If we're not prepared to explain these nuances in the documentation, then we should preclude them from coming up.

  • Modifier trains are straightforward to compose, yet their general use falsely appears absurdly complicated due to the (optional) considerations invoked by omitting parentheses. The very presence of such a long list of parsing examples unavoidably calls inordinate attention to them, making it seem important/necessary for one to consider them, and thus needlessly deterring the would-be general-tacit programmer. (Speaking from my own personal experience.)
  • The AVTF rule has unintuitive behavior:
   @ + - % $ #
(@ + -)(% $ #)

If you want to code a hook of two forks ({{(u@v + -)(% $ #)}} in a direct definition, or just e.g (*@^. + -)(% $ #) if your verbs aren’t variable), you couldn't write it without parentheses. So why would we be able to omit them within a modifier train? Writing C V V V V V to denote a hook of two forks is bad practice anyway due to its obfuscation. Similarly for the NVVN in NVVNCAVV, which evaluates as if it were parenthesized. (That appears to be why VN and NVN are in the table, by the way: as the left tine of a modifier train, they're grouped as a unit without needing parentheses. Pretty weird.)

Benefits of removal of documentation

  1. The resulting single rule (group in 3’s from left) would be just as simple and elegant as that for normal verb trains, and moreover would be symmetric to it.
  2. If the MT grammar's elegance were no longer wrapped in a complex, ad-hoc bundle of grouping-rule examples, then for the most part, I think we'd feel much less of a need to hide it from non-advanced J'ers.
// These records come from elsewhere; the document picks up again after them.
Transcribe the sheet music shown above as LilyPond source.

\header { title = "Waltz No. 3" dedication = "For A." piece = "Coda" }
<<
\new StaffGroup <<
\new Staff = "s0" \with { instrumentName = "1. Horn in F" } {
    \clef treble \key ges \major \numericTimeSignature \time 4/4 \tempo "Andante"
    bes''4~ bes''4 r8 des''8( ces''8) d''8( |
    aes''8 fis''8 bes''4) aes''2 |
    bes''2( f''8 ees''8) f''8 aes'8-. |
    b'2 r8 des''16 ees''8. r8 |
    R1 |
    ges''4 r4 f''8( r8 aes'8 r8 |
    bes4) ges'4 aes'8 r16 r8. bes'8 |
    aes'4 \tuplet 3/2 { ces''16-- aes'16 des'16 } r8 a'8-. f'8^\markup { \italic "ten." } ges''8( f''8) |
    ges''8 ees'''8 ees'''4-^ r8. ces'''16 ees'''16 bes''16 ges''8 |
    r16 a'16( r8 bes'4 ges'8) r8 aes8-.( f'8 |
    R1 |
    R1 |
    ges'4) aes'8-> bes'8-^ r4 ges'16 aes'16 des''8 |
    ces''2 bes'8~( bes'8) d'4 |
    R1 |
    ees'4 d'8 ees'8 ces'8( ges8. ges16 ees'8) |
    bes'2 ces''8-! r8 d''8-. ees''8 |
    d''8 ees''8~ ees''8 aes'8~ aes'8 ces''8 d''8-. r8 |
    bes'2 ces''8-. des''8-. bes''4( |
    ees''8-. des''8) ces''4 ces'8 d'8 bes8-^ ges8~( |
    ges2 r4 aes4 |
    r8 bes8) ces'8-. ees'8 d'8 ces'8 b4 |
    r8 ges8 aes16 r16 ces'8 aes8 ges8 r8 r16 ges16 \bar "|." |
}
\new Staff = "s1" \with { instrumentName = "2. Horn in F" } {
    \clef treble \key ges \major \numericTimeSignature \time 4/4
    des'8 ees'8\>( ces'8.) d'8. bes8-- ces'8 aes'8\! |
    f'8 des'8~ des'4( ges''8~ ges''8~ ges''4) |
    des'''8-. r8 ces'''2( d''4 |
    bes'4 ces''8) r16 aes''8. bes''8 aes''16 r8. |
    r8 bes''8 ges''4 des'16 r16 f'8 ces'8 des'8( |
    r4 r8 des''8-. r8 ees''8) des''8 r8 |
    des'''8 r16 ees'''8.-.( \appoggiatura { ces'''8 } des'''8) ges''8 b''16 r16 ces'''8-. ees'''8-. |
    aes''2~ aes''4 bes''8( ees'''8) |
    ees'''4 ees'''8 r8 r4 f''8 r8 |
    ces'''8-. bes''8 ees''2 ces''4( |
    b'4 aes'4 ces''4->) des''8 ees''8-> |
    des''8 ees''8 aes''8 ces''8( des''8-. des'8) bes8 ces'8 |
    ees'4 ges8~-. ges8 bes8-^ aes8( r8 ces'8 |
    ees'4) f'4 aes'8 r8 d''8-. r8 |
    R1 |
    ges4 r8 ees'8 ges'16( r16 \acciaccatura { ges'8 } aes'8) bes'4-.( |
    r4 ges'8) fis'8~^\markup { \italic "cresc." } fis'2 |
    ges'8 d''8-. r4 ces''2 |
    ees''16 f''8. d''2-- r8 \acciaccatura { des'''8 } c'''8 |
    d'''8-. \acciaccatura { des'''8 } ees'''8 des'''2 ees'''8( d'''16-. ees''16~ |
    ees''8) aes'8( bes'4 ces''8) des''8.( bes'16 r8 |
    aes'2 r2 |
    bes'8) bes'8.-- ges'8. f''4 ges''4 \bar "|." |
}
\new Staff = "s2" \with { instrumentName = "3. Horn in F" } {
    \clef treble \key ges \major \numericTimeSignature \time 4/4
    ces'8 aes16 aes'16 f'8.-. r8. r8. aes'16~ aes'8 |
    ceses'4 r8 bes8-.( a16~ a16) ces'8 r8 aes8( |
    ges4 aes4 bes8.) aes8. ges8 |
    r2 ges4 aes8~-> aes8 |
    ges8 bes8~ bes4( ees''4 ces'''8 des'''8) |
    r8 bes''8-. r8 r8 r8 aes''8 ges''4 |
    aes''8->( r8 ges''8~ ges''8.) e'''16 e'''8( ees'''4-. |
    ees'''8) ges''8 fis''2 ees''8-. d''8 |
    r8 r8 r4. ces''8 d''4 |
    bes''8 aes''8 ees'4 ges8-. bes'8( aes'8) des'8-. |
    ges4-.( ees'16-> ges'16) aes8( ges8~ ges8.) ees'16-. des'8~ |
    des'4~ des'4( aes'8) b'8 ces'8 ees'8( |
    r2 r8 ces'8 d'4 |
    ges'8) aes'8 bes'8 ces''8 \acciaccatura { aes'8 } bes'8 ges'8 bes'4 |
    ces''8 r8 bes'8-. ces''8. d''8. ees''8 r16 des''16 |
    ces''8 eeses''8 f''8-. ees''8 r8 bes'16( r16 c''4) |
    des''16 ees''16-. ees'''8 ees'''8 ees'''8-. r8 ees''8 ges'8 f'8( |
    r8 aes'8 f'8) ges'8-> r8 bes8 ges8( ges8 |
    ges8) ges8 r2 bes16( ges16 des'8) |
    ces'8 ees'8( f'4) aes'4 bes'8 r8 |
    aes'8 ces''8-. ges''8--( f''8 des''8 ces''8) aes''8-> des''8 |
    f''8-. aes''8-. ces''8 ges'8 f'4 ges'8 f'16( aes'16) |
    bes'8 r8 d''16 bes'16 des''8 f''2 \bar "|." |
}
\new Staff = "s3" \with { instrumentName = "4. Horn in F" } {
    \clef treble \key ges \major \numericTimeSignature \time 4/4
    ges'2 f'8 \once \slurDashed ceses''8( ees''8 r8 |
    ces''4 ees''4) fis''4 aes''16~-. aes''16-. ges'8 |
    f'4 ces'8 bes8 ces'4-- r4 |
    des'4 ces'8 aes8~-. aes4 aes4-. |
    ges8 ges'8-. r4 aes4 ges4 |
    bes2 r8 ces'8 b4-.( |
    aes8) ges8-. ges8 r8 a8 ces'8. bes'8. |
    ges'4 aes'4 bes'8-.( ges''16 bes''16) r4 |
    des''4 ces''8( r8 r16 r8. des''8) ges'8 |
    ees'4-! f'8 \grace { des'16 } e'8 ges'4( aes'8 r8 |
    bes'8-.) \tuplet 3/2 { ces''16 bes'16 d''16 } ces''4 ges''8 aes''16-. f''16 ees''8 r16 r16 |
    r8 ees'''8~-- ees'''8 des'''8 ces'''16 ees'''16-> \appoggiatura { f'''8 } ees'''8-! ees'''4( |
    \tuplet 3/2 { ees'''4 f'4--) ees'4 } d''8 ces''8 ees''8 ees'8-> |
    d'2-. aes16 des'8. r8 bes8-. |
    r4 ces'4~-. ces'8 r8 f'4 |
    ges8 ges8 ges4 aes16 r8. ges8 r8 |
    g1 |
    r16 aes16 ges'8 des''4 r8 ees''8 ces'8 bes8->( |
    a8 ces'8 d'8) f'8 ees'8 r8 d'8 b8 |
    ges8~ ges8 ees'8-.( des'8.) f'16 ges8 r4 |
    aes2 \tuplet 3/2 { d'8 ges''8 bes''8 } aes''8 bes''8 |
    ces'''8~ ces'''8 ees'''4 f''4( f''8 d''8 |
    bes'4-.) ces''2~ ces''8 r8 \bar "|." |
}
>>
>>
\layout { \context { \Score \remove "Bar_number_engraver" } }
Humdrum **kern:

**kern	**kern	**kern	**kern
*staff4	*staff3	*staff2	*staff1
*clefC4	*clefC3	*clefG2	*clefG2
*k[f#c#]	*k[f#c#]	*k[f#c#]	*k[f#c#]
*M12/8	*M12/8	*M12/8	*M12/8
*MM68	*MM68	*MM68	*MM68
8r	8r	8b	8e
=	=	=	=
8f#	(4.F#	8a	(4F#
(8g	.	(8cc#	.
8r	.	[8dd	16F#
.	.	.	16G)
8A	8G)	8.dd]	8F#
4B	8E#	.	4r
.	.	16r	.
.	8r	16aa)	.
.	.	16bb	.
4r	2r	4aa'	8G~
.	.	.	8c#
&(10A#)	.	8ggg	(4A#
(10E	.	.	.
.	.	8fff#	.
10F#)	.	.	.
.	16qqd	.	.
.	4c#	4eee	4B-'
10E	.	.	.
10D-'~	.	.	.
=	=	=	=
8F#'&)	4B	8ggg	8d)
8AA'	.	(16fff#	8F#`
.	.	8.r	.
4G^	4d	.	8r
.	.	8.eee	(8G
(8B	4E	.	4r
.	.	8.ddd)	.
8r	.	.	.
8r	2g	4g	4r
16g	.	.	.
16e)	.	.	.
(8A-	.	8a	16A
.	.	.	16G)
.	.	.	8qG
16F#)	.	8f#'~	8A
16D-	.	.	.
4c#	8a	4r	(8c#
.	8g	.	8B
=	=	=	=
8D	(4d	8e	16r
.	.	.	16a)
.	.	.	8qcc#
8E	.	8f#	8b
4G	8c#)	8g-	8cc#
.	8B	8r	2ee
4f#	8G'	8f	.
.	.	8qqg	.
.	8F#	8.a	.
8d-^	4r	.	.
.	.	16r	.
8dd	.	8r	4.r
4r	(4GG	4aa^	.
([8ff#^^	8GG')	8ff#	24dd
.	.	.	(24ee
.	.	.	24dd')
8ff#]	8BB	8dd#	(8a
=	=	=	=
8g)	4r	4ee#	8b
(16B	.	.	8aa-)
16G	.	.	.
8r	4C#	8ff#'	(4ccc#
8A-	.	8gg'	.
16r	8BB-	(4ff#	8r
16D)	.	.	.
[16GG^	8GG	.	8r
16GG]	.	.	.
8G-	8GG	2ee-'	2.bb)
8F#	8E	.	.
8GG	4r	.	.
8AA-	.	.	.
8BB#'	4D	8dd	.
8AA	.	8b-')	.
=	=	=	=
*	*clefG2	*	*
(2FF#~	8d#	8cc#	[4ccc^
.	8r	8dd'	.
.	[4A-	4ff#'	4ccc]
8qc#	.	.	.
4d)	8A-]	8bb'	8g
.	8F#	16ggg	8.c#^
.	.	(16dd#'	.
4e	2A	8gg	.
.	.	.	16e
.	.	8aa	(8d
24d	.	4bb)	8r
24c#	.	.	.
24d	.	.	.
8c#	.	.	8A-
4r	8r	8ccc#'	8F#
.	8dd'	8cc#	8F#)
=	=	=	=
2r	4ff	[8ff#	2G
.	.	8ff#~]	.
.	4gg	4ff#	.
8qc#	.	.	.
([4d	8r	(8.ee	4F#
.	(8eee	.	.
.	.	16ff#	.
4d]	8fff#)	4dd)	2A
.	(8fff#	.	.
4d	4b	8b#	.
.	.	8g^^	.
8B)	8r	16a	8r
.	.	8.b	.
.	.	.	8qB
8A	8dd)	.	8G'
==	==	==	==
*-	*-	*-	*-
And then those like myself who prefer writing most modifiers tacitly can learn to do so much earlier and much more easily.

Proposed solution

The real proposed solution is to dispense with documenting the AVTF behavior whatsoever, instead pointing the user to a simple parenthesization rule that results in the pure “group in 3’s from left” behavior.

In the parsing section of the Modifier Trains ancillary page, just say:

  1. Within modifier trains, sequences of more than two successive non-parenthesized verbs/nouns should not occur.
    1. If this rule is not followed, the modifier train will be grouped according to behavior that has been deprecated due to its inordinate complexity.
  2. Provided that the prior rule is adhered to, longer modifier trains group in 3's from the left.
NB. Grouping in 3's from left:
   & & / & + +      NB. even number of words
((& & /) & +)+
   & & / & & + +
((& & /) & &) + +   NB. odd number of words

So if you want:

  • (CCA)CA --> parens not needed: CCACA
  • (CVV)CA --> parens not needed: CVVCA
  • (CVV)VV --> parens needed; CVVVV has more than two successive V's
  • (NVN)C   --> parens needed; NVNC has more than two successive V/N's

And that's it. This would be the full extent of the parsing documentation; these would be the only examples needed.

Now, even better would be to just say that they group in 3's from the left, and that's it. This would require removing the AVTF behavior from the language itself. But AVTF is a haphzard set of emergent behaviors resulting from virtually all of the rules in J’s parsing table; it is not its own independent rule. So removing the AVTF behavior would require rewriting the parser to look at the entirety of every sentence or phrase to see whether it’s a modifier train, and thus determine whether to parse it from the left or right. This would be wasteful. But the proposed documentation solution is simple and effective.

Conclusion

With the proposed removal of AVTF consideration, parsing MT’s would become simple. Just as with verb trains, beginners who encounter MT’s too early will nevertheless likely realize that J is an elegant, carefully designed language, and may be curious to explore tacit modifiers eventually, as opposed to feeling deterred. The proposed change is something I personally would've found very helpful and clarifying.

--Cameron Chandoke (talk)


The examples/questions above are now explained in an essay. The answers are far too involved to be wrapped into a few parsing rules specific to MT’s, however. --Cameron Chandoke (talk) 23:14, 17 October 2023 (UTC)

Generally speaking the modifier trains are motivated by combinators. And, as they've been defined this way for decades now (though, granted for a signicant part of that time they were not implemented), they're unlikely to change. What needs to change is the documentation, so that they're [relatively] easy to understand. --Raul Miller (talk) 19:36, 30 June 2024 (UTC)